Me cuesta hacerme a la idea de que tendremos que renunciar a la manera de ejercer nuestra profesión como lo hemos venido haciendo hasta ahora. Todos los que trabajamos en las farmacias, titulares o no, nos sentimos impotentes ante unas decisiones incoherentes, tomadas sin la debida reflexión por parte de quienes nos gobiernan, recortando el gasto sanitario del modo más fácil, sin pensar en cuáles serán las consecuencias para los pacientes.

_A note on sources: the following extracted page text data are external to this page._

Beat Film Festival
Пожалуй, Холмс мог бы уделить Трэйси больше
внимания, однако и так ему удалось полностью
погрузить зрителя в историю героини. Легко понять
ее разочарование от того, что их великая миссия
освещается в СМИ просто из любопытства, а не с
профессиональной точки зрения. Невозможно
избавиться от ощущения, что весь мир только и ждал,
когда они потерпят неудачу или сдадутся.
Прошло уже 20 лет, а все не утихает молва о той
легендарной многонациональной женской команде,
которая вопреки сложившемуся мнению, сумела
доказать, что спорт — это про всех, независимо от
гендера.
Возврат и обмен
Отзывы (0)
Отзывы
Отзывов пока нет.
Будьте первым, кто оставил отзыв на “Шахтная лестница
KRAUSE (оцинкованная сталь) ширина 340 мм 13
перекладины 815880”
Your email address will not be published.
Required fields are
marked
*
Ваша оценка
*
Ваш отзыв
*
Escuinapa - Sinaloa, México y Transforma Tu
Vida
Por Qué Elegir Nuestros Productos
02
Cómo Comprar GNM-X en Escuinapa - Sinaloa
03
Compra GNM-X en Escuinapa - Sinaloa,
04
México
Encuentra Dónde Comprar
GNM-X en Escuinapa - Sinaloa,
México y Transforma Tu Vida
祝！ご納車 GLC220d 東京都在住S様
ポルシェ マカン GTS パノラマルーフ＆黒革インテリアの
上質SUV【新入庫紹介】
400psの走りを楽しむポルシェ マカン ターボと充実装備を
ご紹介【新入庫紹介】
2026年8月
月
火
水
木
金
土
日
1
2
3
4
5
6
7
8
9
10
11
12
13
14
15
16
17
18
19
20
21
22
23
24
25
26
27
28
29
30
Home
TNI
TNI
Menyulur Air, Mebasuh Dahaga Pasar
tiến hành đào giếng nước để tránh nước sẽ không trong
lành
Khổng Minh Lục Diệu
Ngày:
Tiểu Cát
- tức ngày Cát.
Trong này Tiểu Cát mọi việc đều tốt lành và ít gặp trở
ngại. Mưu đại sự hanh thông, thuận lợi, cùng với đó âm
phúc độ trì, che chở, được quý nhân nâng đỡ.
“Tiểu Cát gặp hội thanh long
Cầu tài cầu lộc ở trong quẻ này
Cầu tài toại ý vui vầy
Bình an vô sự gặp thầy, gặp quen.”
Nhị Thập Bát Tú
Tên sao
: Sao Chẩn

Las leyes aprobadas demuestran que ni valoran la labor que realizamos ni les preocupa cómo afecten a los ciudadanos. La gente no entenderá por qué la farmacia ha de perder buena parte de su carácter de servicio público. ¿De qué habrá servido formar a nuestro personal? ¿Por qué despreciar su desarrollado espíritu de servicio? ¿Quién se ocupará de ahora en adelante de atender al pensionista que viene a diario a que le escuchemos, tomemos la tensión o aconsejemos? ¿Y quién asesorará a las futuras mamás? ¿O a los que necesitan dejar de fumar? ¿Y las recomendaciones nutricionales a los diabéticos?… Señores del Gobierno: ¿es que los ciudadanos no necesitan y merecen recibir nuestra atención? ¿Es que nuestra labor no ahorra gastos al sistema sanitario?
Señores, este modelo se acaba por decreto. El Gobierno así lo ha decidido y lamentablemente el servicio que les prestamos y ustedes aprecian no podrá continuar.